Top of Data extracts
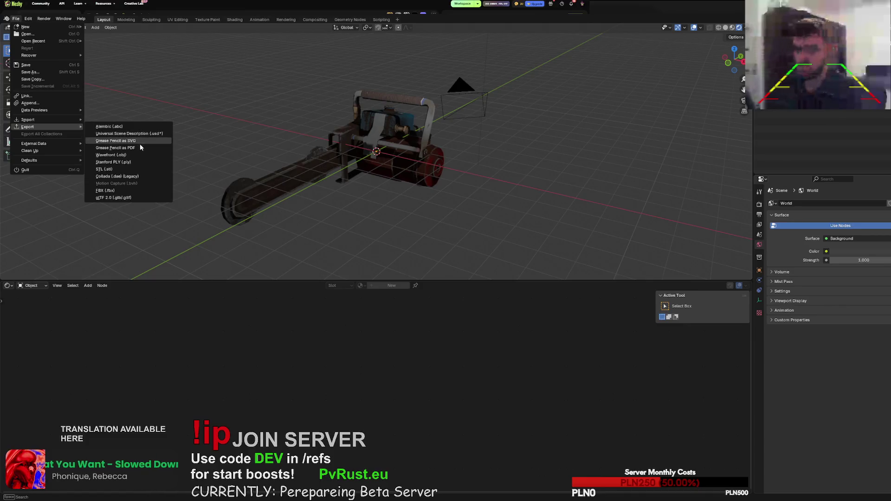
click(130, 190)
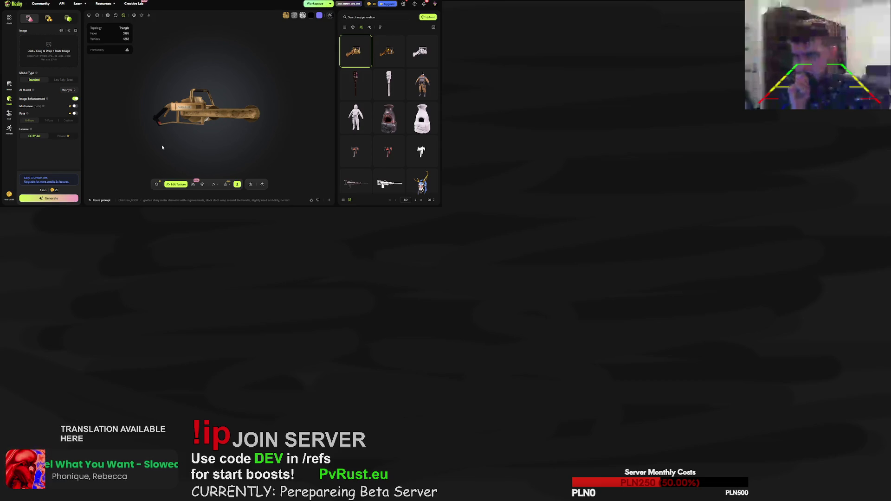
Upload test_chainsaw.fbx to Meshy with Keep Original Texture and UV enabled.
click(427, 17)
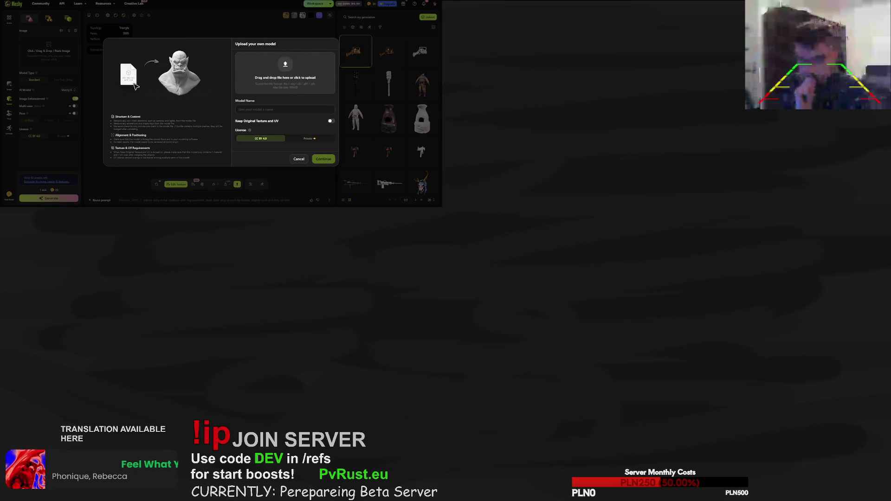
key(Return)
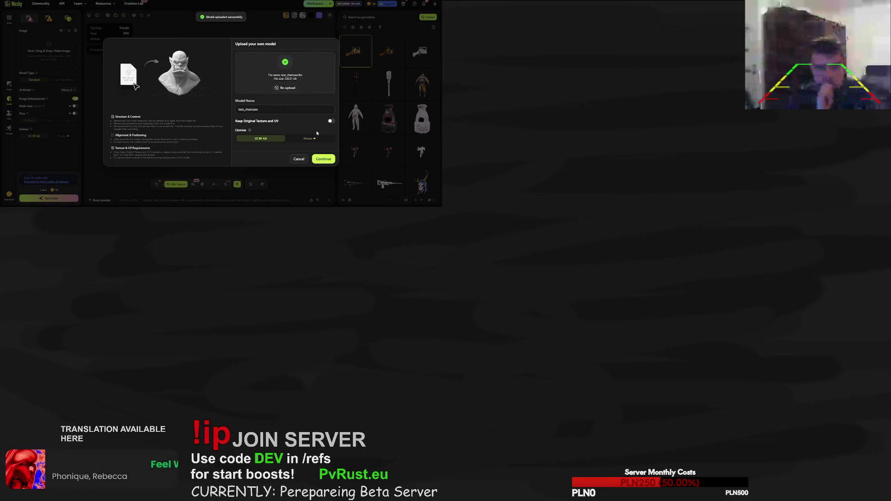
click(330, 122)
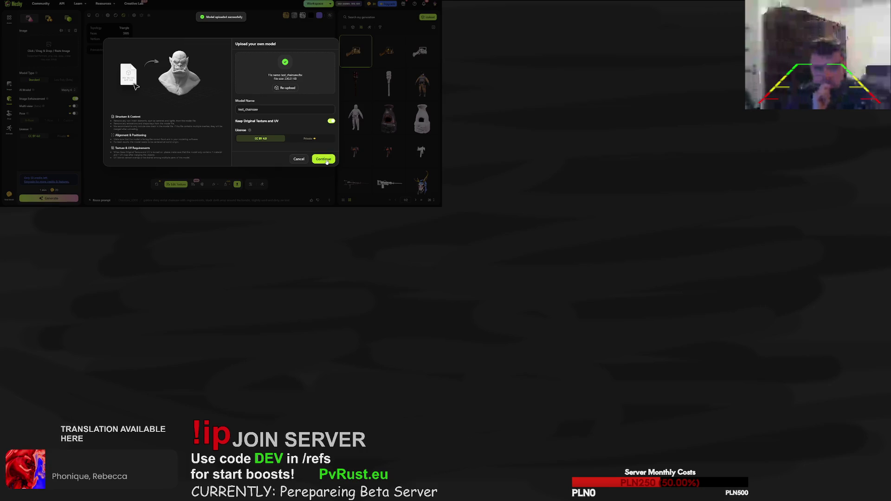
click(327, 160)
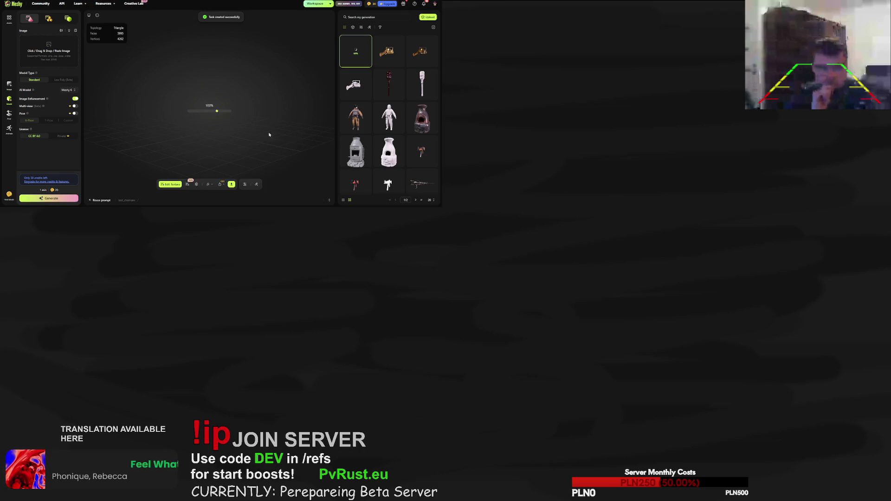
Rotate the uploaded chainsaw in Meshy's viewer, then go back to Blender.
drag(242, 132, 199, 136)
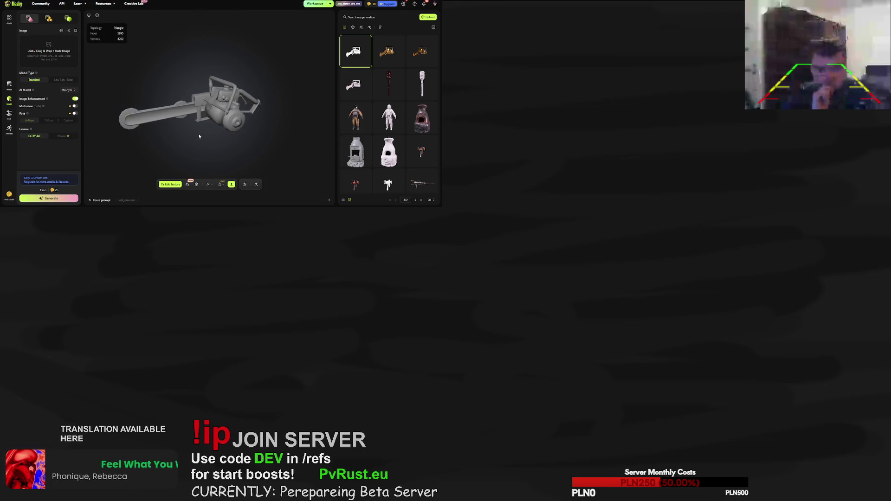
scroll(199, 135, up, 2)
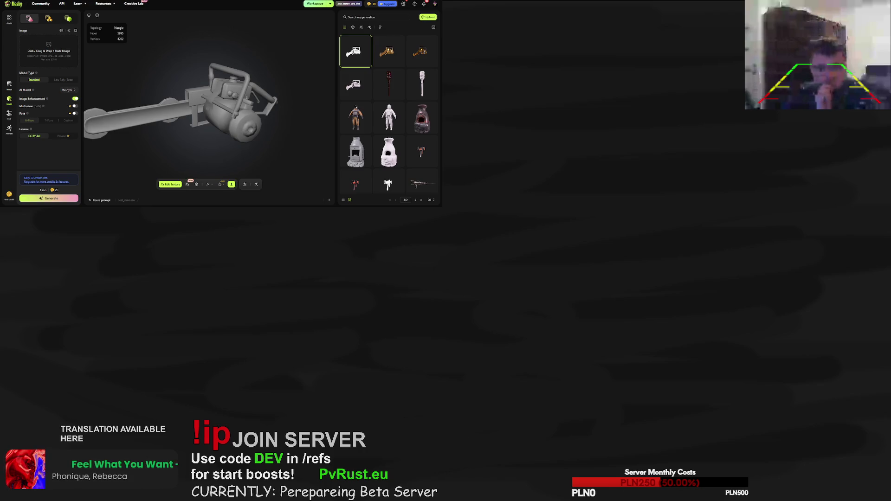
key(alt+Tab)
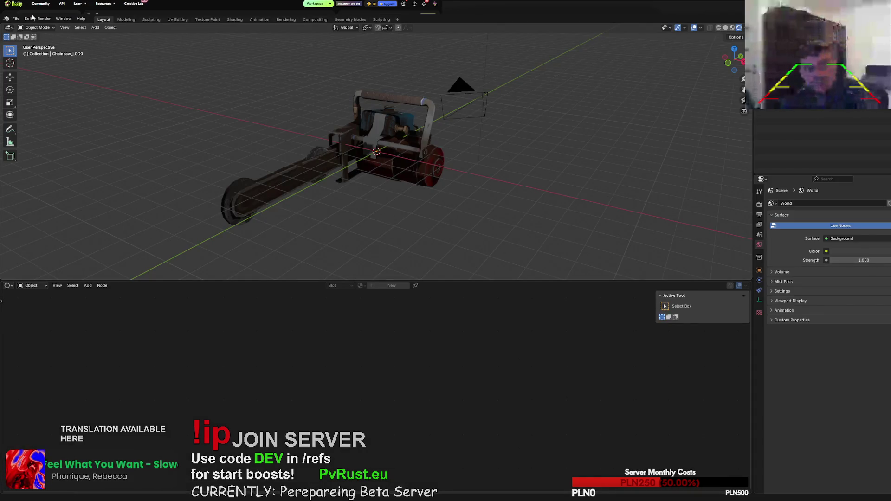
Export the chainsaw again to a new FBX file via File > Export > FBX (.fbx).
click(16, 18)
mouse_move(29, 129)
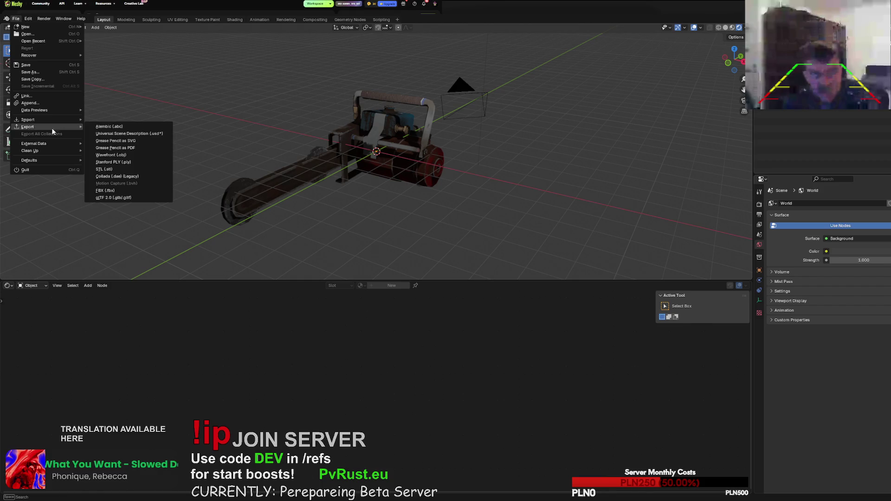
click(112, 191)
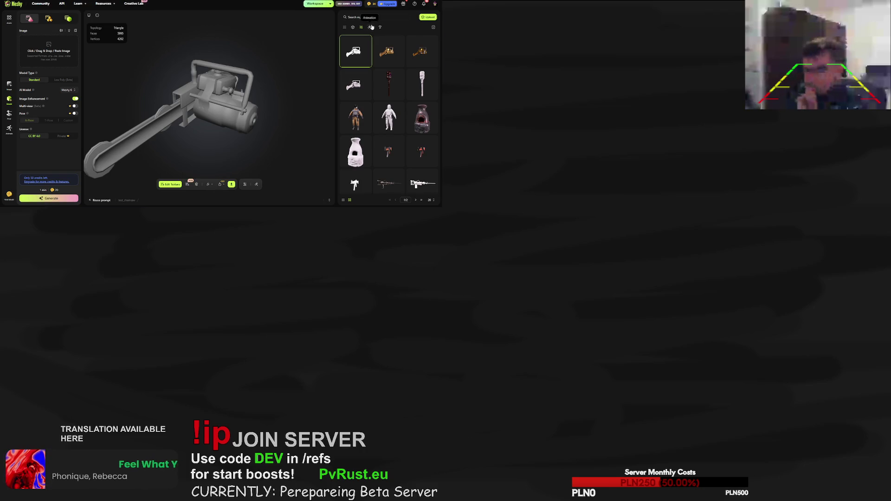
Upload the test_chainsaw2 FBX to Meshy with Keep Original Texture and UV enabled.
click(428, 17)
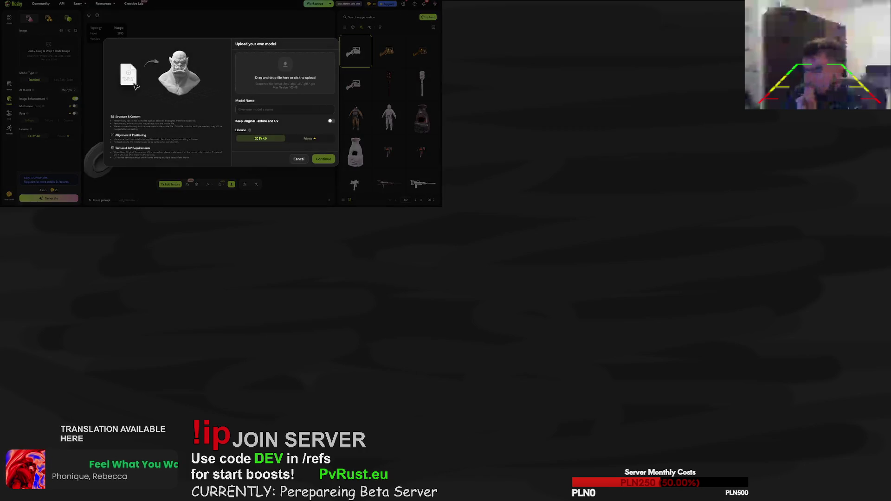
drag(134, 85, 285, 74)
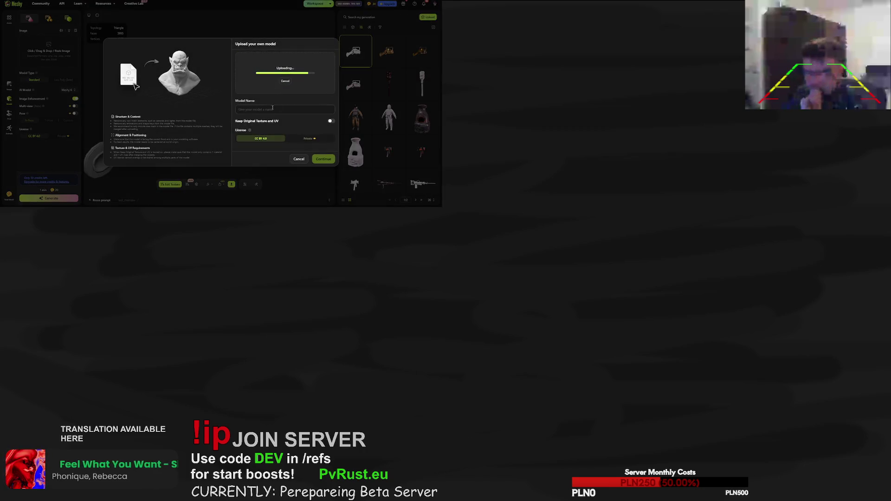
click(331, 122)
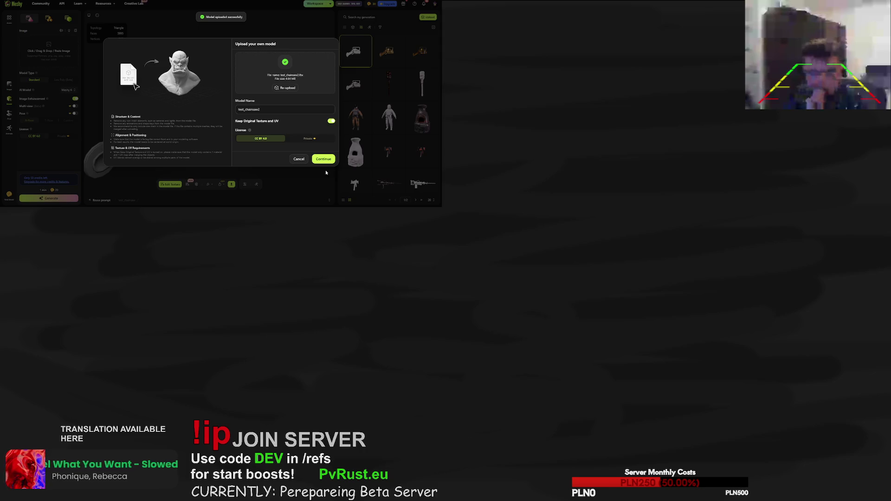
click(323, 159)
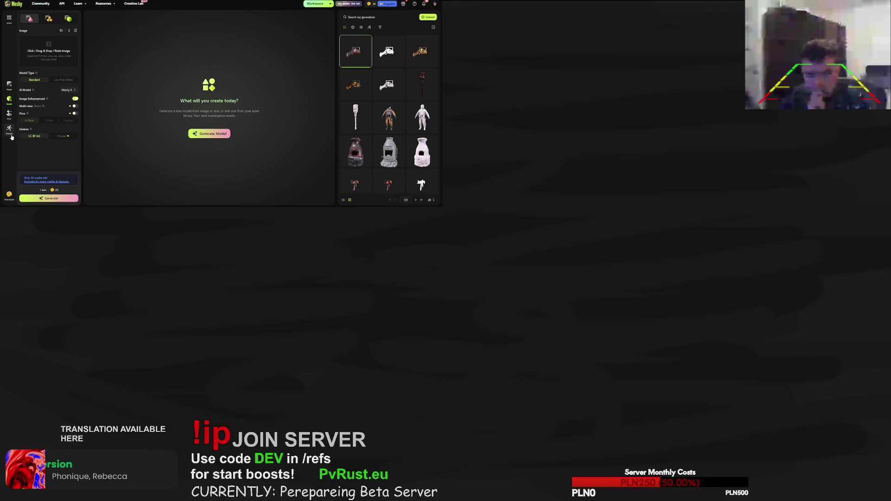
View the rusty test_chainsaw2 model in Meshy's viewer, then inspect the chainsaw back in Blender.
click(391, 55)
Bottom of Data extracts
> What is required
Nothing but the lines from the top of the data above through the line containing "drag(134, 85, 285, 74)" should be output, exactly as written and without the pictures.

> Problem solution
click(130, 190)
Upload test_chainsaw.fbx to Meshy with Keep Original Texture and UV enabled.
click(427, 17)
key(Return)
click(330, 122)
click(327, 160)
Rotate the uploaded chainsaw in Meshy's viewer, then go back to Blender.
drag(242, 132, 199, 136)
scroll(199, 135, up, 2)
key(alt+Tab)
Export the chainsaw again to a new FBX file via File > Export > FBX (.fbx).
click(16, 18)
mouse_move(29, 129)
click(112, 191)
Upload the test_chainsaw2 FBX to Meshy with Keep Original Texture and UV enabled.
click(428, 17)
drag(134, 85, 285, 74)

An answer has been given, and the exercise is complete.